**Aim of the exercise**
Can you copy, word for word, the passage of the appellate opinion below from "Defendant-Appellant Edmund Xavier" to "and we affirm."?

**Text block**
┌────────
Defendant-Appellant Edmund Xavier Cantu appeals the district court’s denial of a motion to suppress evidence and his subsequent conviction of possession of 100 kilograms or more of marijuana with intent to distribute in violation of 21 U.S.C. §§ 841(a) and (b)(1)(B). The district court held that the arresting officers had probable cause to detain Mr. Cantu and that subsequent warrants for the search of his car and a residence were valid. Our jurisdiction arises under 28 U.S.C. § 1291, and we affirm.
Background
The facts in this case appear to be undisputed. On April 14, 2003, officers of the Hutchinson (Kansas) Police Department arrested Mr. Cantu after a search of his vehicle revealed a large quantity of marijuana in the trunk. The officers subsequently discovered additional quantities of marijuana after searching a nearby residence in Hutchinson. Both searches were conducted under warrants issued by a state judge.
└────────
**Given material**
┌────────
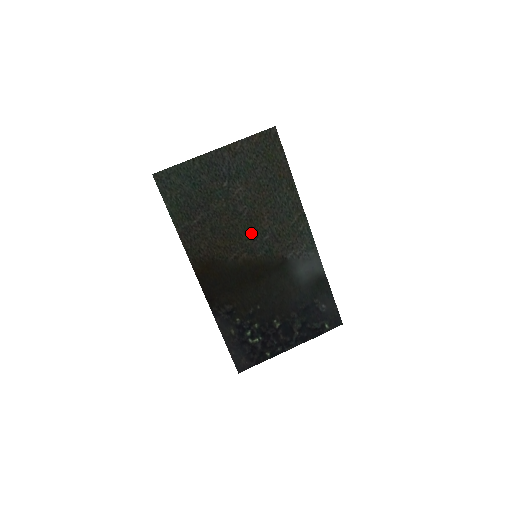
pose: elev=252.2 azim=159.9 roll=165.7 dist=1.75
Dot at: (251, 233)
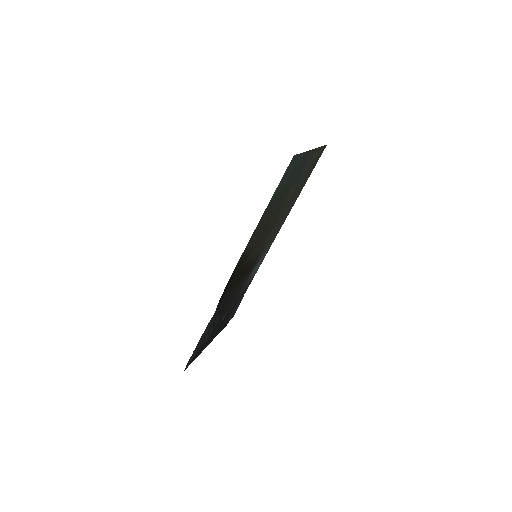
Dot at: (268, 234)
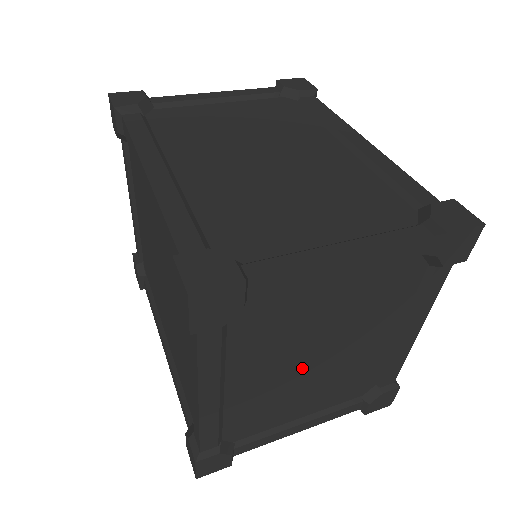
└────────
**Finished task**
Defendant-Appellant Edmund Xavier Cantu appeals the district court’s denial of a motion to suppress evidence and his subsequent conviction of possession of 100 kilograms or more of marijuana with intent to distribute in violation of 21 U.S.C. §§ 841(a) and (b)(1)(B). The district court held that the arresting officers had probable cause to detain Mr. Cantu and that subsequent warrants for the search of his car and a residence were valid. Our jurisdiction arises under 28 U.S.C. § 1291, and we affirm.